What I know in my head to be true doesn’t seem to line up with the feelings in my heart. The feelings in my heart are that since He is a holy God, and I must be a great disappointment to Him.
But if I REALLY believed in my heart, what I know to be true in my head:
I think I wouldn’t avoid Him nearly as much.
I think I wouldn’t let the computer crowd Him out.
|What if I knew in my heart that I am this cherished by my Father in heaven?|
I want to throw this verse out there, for my consideration, at least, and maybe for yours. To remind myself (and maybe you) of some truth that my heart needs to learn.

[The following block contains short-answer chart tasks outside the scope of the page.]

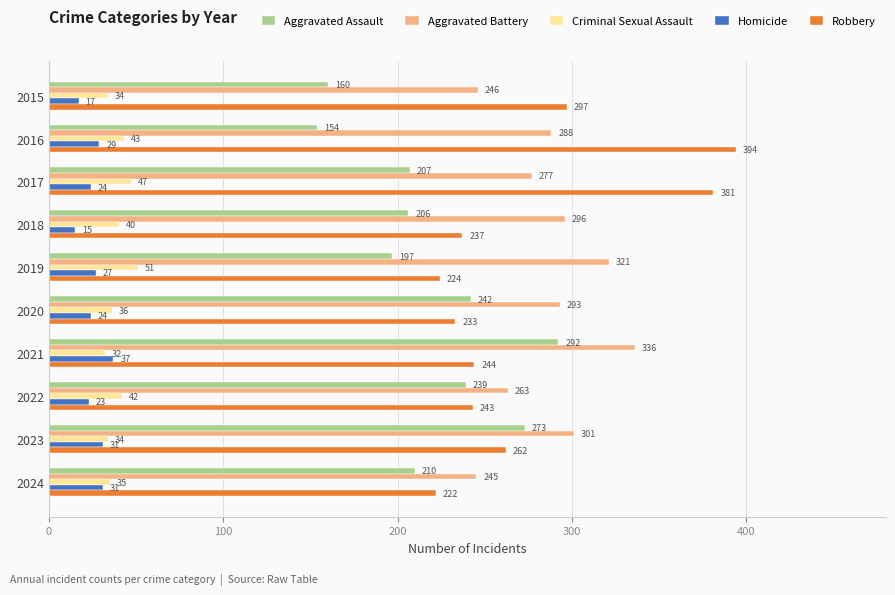

What is the difference between the highest and lowest values at 2017?

357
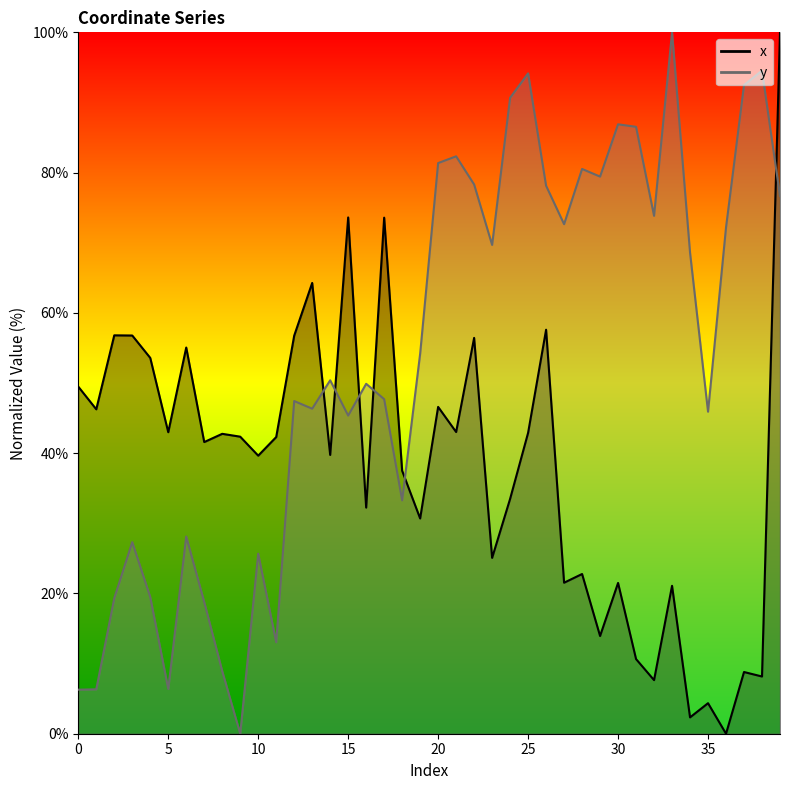

What is the spread (max minus min) of values at 17?

25.9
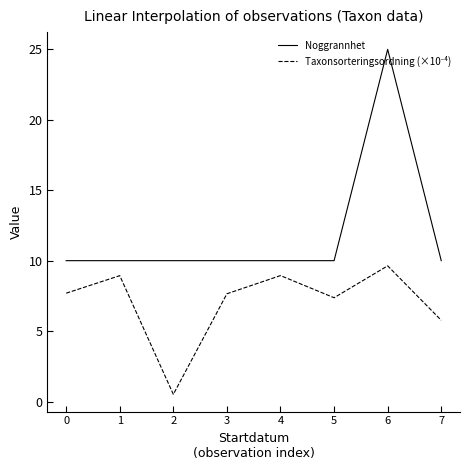

What is the spread (max minus min) of values at 0?

2.3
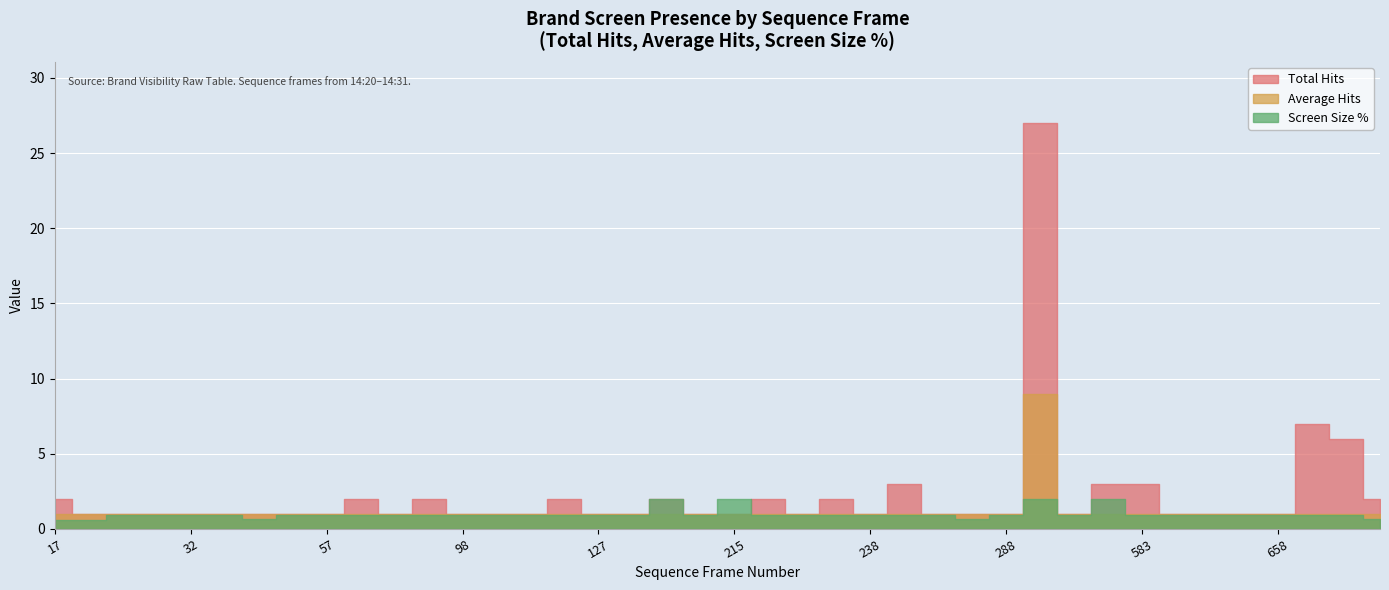

How many interior local valleys does the Screen Size % series have?

4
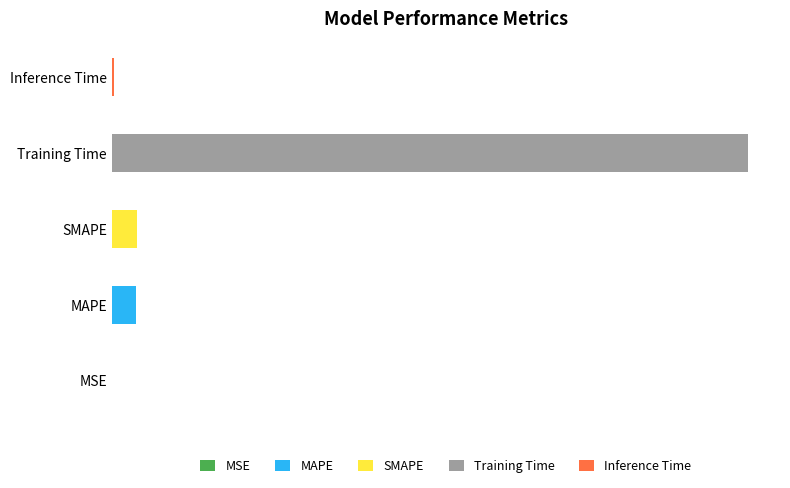

What value does the data have at MAPE?

0.1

I took this from the King James Version, so if you look it up in the NIV, the wording will be somewhat different. It’s Ephesians 1:6.
“To the praise of the glory of his grace, in which he has made us accepted in the beloved.“
In HIS eyes, I am accepted in the Beloved.
In HIS sight, I am holy and blameless.
Because I’m His. Because He adopted me: not because I was the cutest little thing in shoe leather. Not because I was an extra good girl.
He adopted me before the creation of the world. Before I’d had an opportunity to do one single thing: whether good or bad.
Here’s what it says in the verses right before that verse that I extracted from Ephesians 1(and I added the italics, obviously):
“For he chose us in him before the creation of the world to be holy and blameless in his sight. In love, he predestined us for adoption to sonship through Jesus Christ, in accordance with his pleasure and will – to the praise of his glorious grace, which he has freely given us in the One he loves.”
Just reminding myself of what my head knows to be true, and of what I want my heart to learn to count on, daily, as truth.
Who knew I’d still need reminders, after all the years I’ve been His?